- Text
◇ ◇ ◇

Why Do I Accommodate More With Clients Who Are Struggling?
Q: I notice that when a client is going through a difficult time personally or professionally, my limit-holding becomes much harder. What’s happening?
This is one of the most common manifestations of the pattern in conscious service businesses, and it has a clear structure.
The Care-Pattern Entanglement
The accommodation pattern in conscious entrepreneurs is typically entangled with genuine care. The care isn’t performed — it’s real. Practitioners in this field often entered it specifically because they want to support people through difficulty.
When a client is visibly struggling, two things happen simultaneously:
- The genuine care activates — there’s a real wanting to help, to support, to make the situation better
- The accommodation pattern activates — the relational situation feels like one where limits would be unkind, where direct communication about scope would feel punishing, where the relationship requires special handling
Both activations feel like care. The distinction — between genuine care (which may include clear limits and honest communication) and pattern-driven accommodation — can be very hard to see in the moment.

◇ ◇ ◇

- Complete the following
(a) Answer these questions from the text on accommodating struggling clients:
(i) In the opening question, what becomes much harder when a client is going through a difficult time?
(ii) Why, according to the text, did practitioners in this field often enter it?
(iii) What does the text say genuine care may include?
(b) Resume the text on accommodating struggling clients from the point where it ends, and keep the same style.

- Extracted entries
◇ ◇ ◇

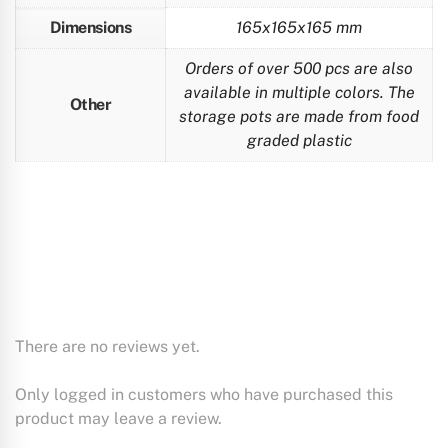
Dimensions
165x165x165 mm
Orders of over 500 pcs are also
available in multiple colors. The
Other
storage pots are made from food
graded plastic
There are no reviews yet.
Only logged in customers who have purchased this
product may leave a review.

◇ ◇ ◇

- Answers given
(a)
(i) Limit-holding.
(ii) Because they want to support people through difficulty.
(iii) Clear limits and honest communication.

(b)
What Genuine Care Actually Requires
This is the key insight: genuine care for a struggling client doesn’t require the practitioner to abandon the container that makes the work effective.
A therapeutic relationship, a coaching relationship, a healing relationship — these are most helpful when the practitioner maintains a stable, boundaried presence. The client’s distress is held within a clear container, not absorbed into a relationship that expands indefinitely in response to need.
The limit isn’t a failure of care. Often it’s the primary expression of it.
The Practice Point
Distinguish between “I’m staying within scope because I care about this person” and “I’m abandoning scope because I can’t tolerate this person’s distress.”
The care is real. The pattern is also real. The work is learning to express the care without the pattern.
The daily practice develops the capacity for present, caring, and boundaried engagement.